• EXERCISE GOAL: Show, in full, each line of the data that contains "none".

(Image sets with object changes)
######

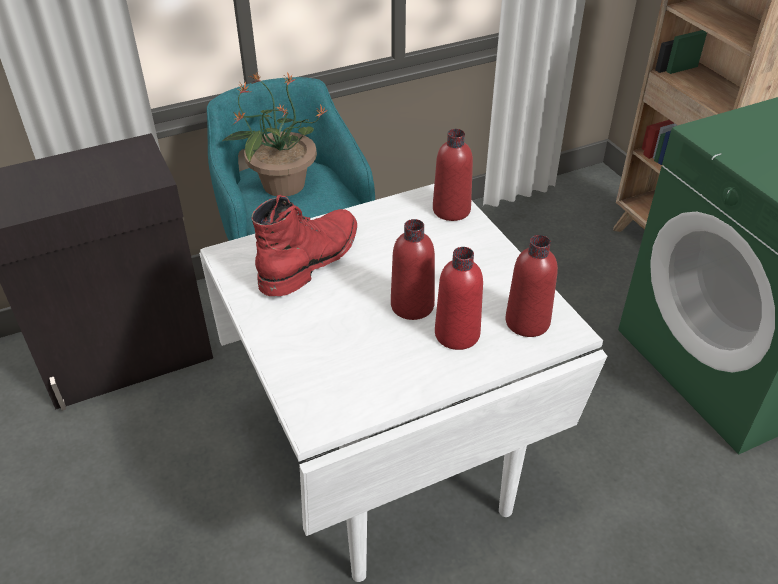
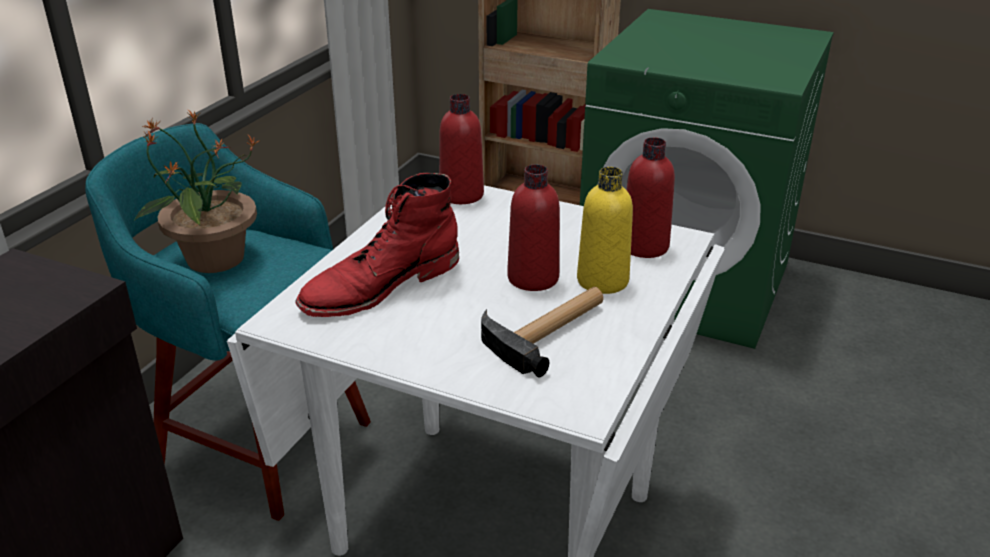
camera: 40 degrees left, 10 degrees down
(311, 259) = (380, 286): red boot -> red boot turned 120 degrees counterclockwise
(370, 353) = (549, 330): none -> hammer
(457, 334) = (602, 281): red bottle -> yellow bottle

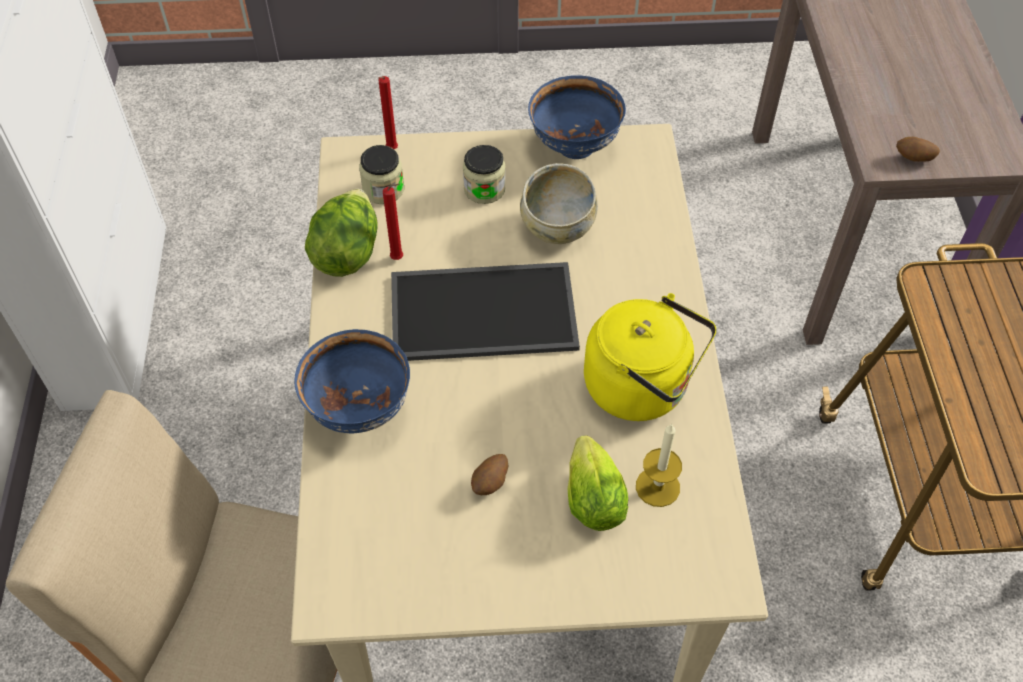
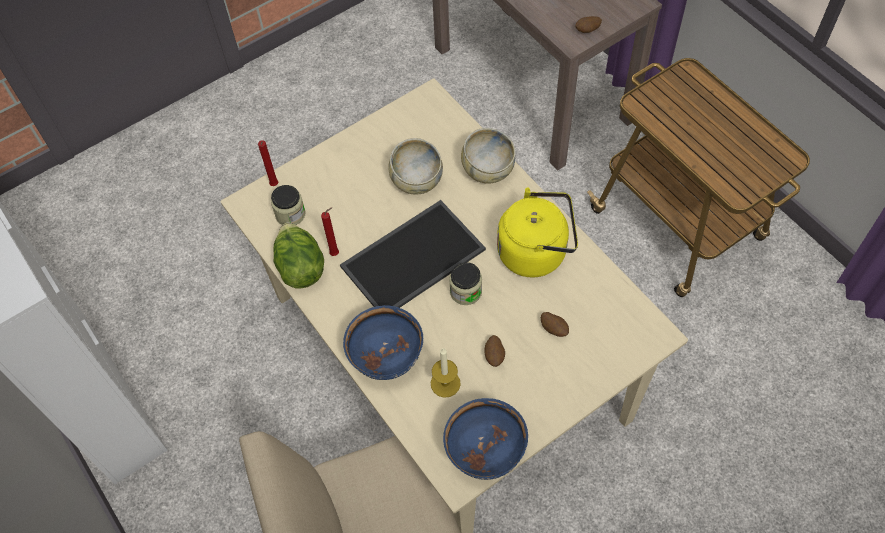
camera: 30 degrees left, 5 degrees up
(484, 189) = (354, 180): jar -> jar (465, 291)
(574, 147) = (388, 123): blue bowl -> blue bowl (485, 453)
(592, 495) = (554, 329): lettuce -> potato
(654, 259) = (487, 170): none -> beige bowl
(657, 487) = (585, 303): candle -> candle (445, 383)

######

• OUTPUT FOR THIS EXERCISE:
(370, 353) = (549, 330): none -> hammer
(654, 259) = (487, 170): none -> beige bowl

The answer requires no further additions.